Example 15—Enzymatic Production of Single Stranded Oligonucleotides Comprising LNA-adenosine-5′-triphosphate

[0302] Single stranded oligonucleotides 420 nucleotides in length (SEQ ID NO: 10) comprising increasing percentages (25%-100%) of LNA-adenosine-5′-triphosphate (FIG. 19A), which replace the corresponding conventional nucleotide dATP, were produced enzymatically using phi29 DNA polymerase (FIG. 19B) and Bst DNA polymerase (FIG. 19C).

[0303] Although LNA monomers structurally mimic RNA, even with 100% of the functionalised nucleotide the efficiency of the polymerases, both phi29 DNA polymerase and Bst DNA polymerases, was not significantly affected. Moreover, the functionalised nucleotide did not interfere with the formation of the hairpin structures which enable digestion of the amplification products.

Example 16—Generation of Single Stranded DNA from Minicircles Produced Using ParA Resolvase and FLP Recombinase

[0304] A pseudogene was designed for the production of a single stranded DNA polynucleotide, CRC1 (SEQ ID NO: 7) as described above.

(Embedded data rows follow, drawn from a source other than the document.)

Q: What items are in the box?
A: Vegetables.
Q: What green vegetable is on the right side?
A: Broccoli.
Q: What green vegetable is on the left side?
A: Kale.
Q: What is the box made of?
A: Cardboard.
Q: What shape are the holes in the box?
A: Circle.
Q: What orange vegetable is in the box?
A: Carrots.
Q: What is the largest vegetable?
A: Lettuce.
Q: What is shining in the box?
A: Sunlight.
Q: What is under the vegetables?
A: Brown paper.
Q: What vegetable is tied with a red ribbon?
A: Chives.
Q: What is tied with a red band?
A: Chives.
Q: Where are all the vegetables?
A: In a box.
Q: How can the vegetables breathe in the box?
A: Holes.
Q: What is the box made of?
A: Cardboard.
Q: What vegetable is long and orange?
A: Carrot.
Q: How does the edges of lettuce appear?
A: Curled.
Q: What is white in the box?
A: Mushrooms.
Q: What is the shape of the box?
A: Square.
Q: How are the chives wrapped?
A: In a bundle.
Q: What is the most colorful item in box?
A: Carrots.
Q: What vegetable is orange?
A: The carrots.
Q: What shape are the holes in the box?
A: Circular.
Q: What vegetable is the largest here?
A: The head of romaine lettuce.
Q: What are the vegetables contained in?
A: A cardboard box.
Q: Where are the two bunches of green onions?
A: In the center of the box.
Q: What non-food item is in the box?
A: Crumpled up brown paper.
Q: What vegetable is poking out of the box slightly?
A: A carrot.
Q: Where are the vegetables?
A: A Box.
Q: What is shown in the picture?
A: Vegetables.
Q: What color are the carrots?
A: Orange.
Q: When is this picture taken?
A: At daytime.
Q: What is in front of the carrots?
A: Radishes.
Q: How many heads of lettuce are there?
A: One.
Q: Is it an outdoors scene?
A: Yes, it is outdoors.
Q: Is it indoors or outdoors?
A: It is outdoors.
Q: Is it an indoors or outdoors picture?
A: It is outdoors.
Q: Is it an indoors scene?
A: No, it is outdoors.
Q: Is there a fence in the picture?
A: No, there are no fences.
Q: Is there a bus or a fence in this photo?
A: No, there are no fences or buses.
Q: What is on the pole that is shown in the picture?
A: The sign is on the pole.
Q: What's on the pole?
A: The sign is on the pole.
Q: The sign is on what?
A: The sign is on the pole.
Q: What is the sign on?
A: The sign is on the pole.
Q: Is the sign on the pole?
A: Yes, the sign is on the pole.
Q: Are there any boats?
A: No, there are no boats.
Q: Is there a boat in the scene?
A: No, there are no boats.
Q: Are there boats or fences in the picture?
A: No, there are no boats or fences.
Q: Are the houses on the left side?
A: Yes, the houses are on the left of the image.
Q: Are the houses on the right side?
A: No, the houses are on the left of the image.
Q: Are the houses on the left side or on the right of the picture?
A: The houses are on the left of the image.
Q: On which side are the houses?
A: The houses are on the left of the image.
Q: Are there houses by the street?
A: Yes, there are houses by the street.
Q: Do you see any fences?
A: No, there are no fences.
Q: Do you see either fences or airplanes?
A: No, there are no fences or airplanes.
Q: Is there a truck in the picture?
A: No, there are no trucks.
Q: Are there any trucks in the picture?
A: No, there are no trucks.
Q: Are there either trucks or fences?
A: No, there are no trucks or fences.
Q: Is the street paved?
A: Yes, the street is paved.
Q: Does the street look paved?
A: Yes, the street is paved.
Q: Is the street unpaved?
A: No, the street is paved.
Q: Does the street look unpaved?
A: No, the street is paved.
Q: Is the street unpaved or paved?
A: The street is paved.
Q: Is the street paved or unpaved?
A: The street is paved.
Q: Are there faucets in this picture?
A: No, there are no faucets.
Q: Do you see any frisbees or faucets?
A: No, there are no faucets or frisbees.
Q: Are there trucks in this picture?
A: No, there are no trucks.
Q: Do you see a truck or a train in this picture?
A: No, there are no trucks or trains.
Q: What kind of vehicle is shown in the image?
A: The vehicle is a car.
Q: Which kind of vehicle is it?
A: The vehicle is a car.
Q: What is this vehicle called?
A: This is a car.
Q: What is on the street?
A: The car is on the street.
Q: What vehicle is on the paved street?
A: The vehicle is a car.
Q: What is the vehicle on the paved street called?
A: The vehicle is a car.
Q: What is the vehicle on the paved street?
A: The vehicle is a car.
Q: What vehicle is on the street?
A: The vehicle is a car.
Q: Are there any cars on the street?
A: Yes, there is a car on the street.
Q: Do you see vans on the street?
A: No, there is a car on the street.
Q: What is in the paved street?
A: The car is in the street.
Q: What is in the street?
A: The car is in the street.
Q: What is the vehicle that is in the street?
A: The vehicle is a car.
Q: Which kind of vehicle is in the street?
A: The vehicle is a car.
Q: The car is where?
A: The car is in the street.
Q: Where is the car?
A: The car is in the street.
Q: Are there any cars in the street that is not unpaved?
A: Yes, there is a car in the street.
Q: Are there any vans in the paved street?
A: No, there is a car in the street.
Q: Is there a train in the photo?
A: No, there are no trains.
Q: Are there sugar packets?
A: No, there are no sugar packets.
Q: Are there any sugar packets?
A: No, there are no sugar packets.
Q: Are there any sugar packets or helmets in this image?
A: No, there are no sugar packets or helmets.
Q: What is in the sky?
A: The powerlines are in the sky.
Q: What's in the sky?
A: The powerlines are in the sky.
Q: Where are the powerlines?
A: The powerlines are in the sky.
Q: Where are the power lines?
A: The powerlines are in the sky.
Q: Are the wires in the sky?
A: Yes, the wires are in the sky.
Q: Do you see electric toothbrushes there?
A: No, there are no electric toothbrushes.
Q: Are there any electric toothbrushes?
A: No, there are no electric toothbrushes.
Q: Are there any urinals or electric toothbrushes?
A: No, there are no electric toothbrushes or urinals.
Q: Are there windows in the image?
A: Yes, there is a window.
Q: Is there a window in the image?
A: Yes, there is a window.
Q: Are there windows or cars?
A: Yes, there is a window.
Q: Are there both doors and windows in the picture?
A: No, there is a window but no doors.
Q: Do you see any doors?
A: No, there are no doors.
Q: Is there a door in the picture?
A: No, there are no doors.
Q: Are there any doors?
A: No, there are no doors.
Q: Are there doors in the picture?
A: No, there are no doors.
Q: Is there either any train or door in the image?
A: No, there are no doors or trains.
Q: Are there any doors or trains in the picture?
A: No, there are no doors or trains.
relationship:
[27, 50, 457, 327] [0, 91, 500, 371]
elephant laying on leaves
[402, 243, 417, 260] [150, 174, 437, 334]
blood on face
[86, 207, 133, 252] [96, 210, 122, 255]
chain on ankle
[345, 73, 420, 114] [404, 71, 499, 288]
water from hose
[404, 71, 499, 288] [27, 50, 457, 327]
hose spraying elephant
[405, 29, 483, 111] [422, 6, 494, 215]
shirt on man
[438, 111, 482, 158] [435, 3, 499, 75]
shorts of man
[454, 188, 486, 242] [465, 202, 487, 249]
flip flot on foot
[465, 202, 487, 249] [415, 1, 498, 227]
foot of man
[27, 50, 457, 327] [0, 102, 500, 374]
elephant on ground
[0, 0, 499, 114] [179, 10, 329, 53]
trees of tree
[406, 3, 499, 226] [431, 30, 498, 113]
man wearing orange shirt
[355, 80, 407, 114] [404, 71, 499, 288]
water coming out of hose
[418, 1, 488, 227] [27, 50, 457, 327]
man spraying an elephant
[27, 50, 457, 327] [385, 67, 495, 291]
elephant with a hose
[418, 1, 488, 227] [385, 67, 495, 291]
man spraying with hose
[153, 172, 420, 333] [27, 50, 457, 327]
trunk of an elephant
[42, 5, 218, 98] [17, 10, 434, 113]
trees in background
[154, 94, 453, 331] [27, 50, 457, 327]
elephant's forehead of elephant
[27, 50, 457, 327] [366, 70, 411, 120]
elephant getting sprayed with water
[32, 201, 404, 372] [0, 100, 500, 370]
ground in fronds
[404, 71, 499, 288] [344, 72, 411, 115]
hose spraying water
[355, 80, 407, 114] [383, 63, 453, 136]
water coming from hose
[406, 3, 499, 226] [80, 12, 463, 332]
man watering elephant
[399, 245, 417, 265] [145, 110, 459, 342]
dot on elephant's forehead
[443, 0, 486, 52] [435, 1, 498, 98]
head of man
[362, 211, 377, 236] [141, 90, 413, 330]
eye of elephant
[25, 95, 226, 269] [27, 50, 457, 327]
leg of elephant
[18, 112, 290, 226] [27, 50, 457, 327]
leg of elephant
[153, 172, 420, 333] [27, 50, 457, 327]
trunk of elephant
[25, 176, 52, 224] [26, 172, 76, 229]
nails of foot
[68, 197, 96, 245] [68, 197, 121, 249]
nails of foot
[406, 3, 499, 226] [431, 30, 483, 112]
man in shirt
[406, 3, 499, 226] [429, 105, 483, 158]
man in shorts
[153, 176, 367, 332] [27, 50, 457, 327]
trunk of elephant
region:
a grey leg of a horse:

[0305] The pseudogene was cloned into pM2 (SEQ ID NO: 27) and pM3 (SEQ ID NO: 28), using restriction sites located in between the recombinase attachment sites FLPr and FLPl (pM2) and msr_l and msr_r (pM3) of the respective parental plasmid. pM2 and pM3 encode FLP recombinase and ParA resolvase, respectively, under the control of an arabinose inducible promoter. The parental plasmids containing the pseudogene were sequence verified, and used to transform E. coli bacteria (DH10B). Transformed bacteria cultures were grown overnight to propagate the plasmids, then the recombination process was triggered upon induction with arabinose (to a final concentration of 0.02%), and an additional 4 hour incubation was necessary to complete the process. The minicircles (MC) were collected by standard plasmid preps and loaded on a 2% agarose gel containing ethidium bromide (1 μg/ml; Sigma Aldrich) for analysis control (FIG. 20, 1b and 2b for pM3 and pM2, respectively). The isolated minicircles were used for the enzymatic production of ssDNA as described above. FIG. 20 (1c and 2c) shows that the minicircles function as templates for RCA and subsequent cleavage of the RCA product results in ssDNA of the correct size.